Relevant: Your goals must push you in the direction you see your business going. If they’re not relevant to your future vision, they are unnecessary and—in some cases—a waste of time and resources. For example, if you envision yourself as a future podcast extraordinaire, setting revenue goals would not be relevant to your end goal.
Time-oriented: If you want to meet your goals, you must set a deadline for each one. Otherwise, you’ll find yourself pushing it back and continuing to strive for it with little resolution. Setting an endpoint that isn’t too far into the future keeps you motived and turns your ideas into actionable steps.
With your goals in place, the other element that will position you for success is a system that will help you to reach them. For example, if your goal is to earn a certain number of real wedding features, you’ll need a spreadsheet or even just a piece of paper that tracks your weddings for the year and where they are submitted. If your sights are set on speaking submissions, how can you ensure that you’re on top of the deadline to ensure that you can gather all of the deliverables and submit them on time? How you implement your goals is just as important as the goals themselves.
Setting wedding PR goals during COVID
Now, all of this is good and well — but setting goals becomes notably more challenging when a pandemic is turning the market on its head. Be realistic about what lies ahead for you in 2021 in the way of postponements and rebookings, but don’t limit yourself out of fear of the unknown.

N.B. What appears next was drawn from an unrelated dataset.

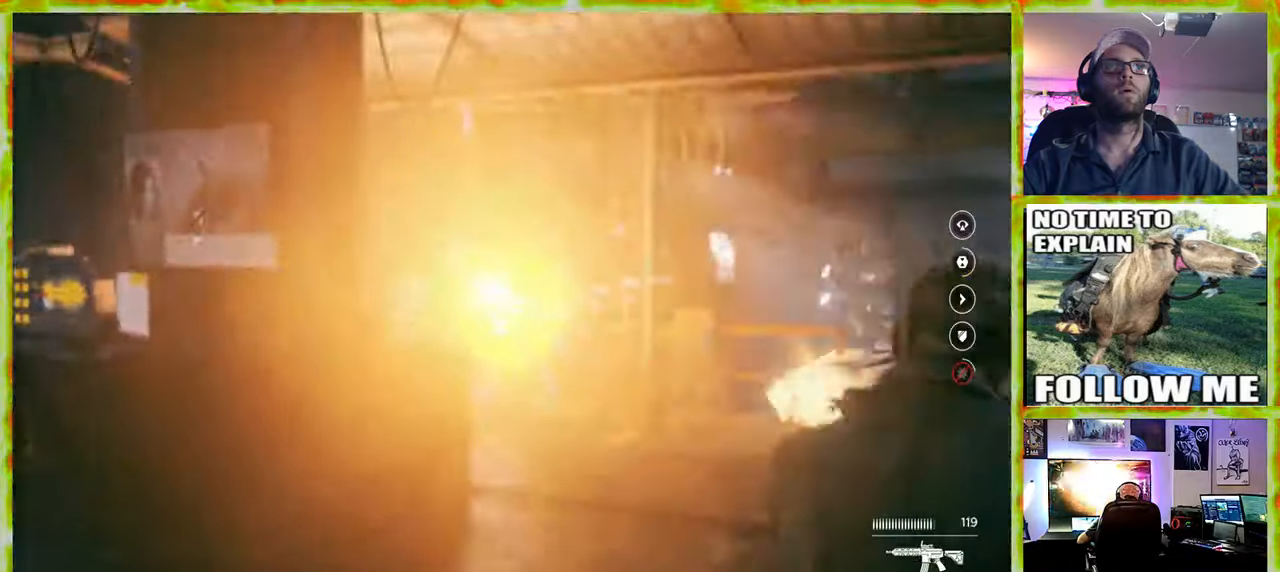
{"keys": [], "mouse": [], "events": [[16, "s", "up"]]}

Instead, take an educated approach by performing an audit on your current wedding PR strategies. Where are your current efforts going? Have you been dedicated to podcast pitches? Real wedding submissions? Determine whether these tactics have been successful thus far or if they need adjustment.
You may need to adjust your definition of “success” for the year as 2020’s wins may be smaller than other years. That doesn’t mean they aren’t wins, though! Ask yourself: Have I put 110% into the strategies I already have in place? We are still in the midst of a pandemic, so be kind with yourself and accept that a few small successes are still pushing you towards your goals.

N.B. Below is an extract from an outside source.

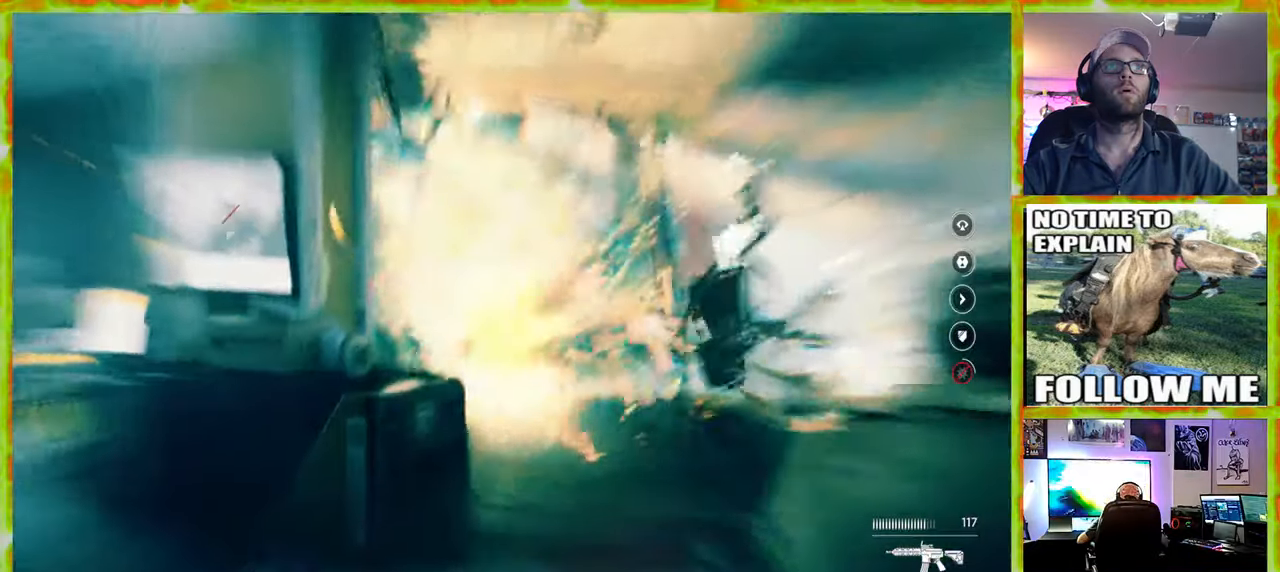
{"keys": ["a", "w"], "mouse": [], "events": [[450, "w", "down"], [500, "a", "down"]]}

You also need to consider the market, your competition, and how your business has and will continue to evolve. Are your services changing? Do you expect a lot of new competition in your space? Get clear on where you stand so you can ensure your goals are realistic and achievable.
In general, I recommend setting three short-term goals for the year. Set yourself up for success by taking on only what you can handle. Later in the year, if you find that you’re ready to take on more, go for it — but start the year out realistically to be safe.
Measuring your progress
Goals are not a “set it and forget it” type of thing, so you need to be prepared to measure your progress toward each goal. Create some benchmarks to keep you motivated and create a system that will help you to track your growth. If you’re seeking more press, start a running press list to update regularly. If awards are on your mind, how will you keep all of your submissions and deadlines organized?

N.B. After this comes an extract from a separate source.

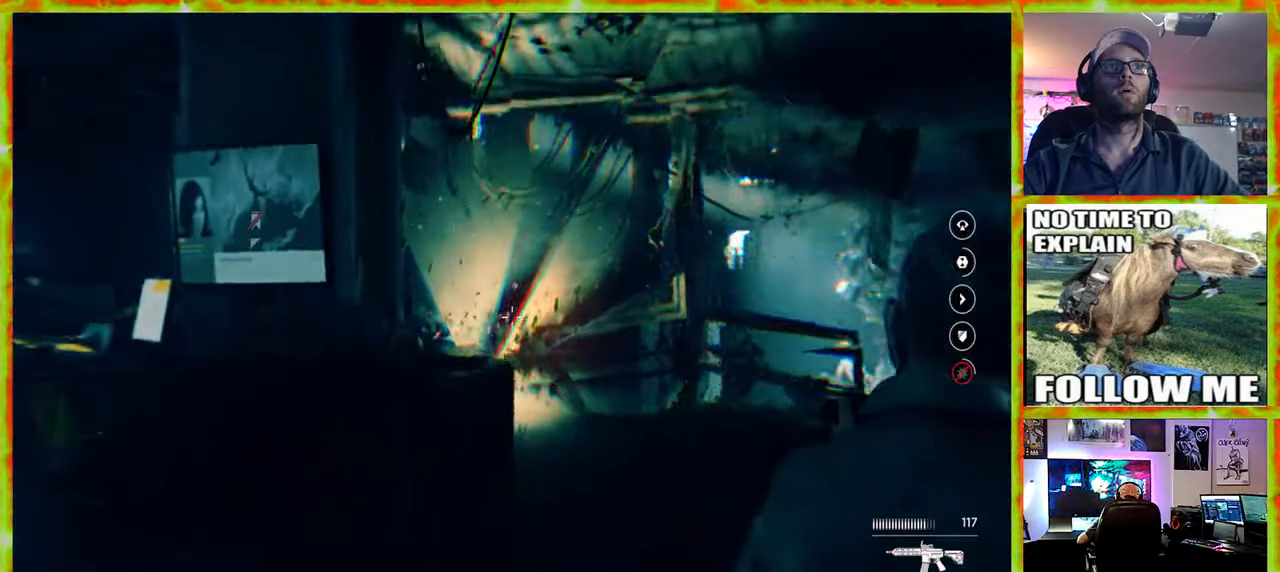
{"keys": ["w"], "mouse": [], "events": [[183, "a", "up"]]}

Keeping all of this information in one place will help you assess your progress and identify areas for improvement. You’ll get an idea of how often you are submitting, the percentage that is picked up, and a look at what was turned down so you can get a better idea of how to improve in the future.
I appreciate repeatable tasks and, when it comes to measuring PR progress, I recommend making it a regular to-do. Let it be something you revisit every month or quarter to check-in, update, and evaluate. Eventually, gathering insights about your wedding PR strategies (and improving upon them!) will become second nature.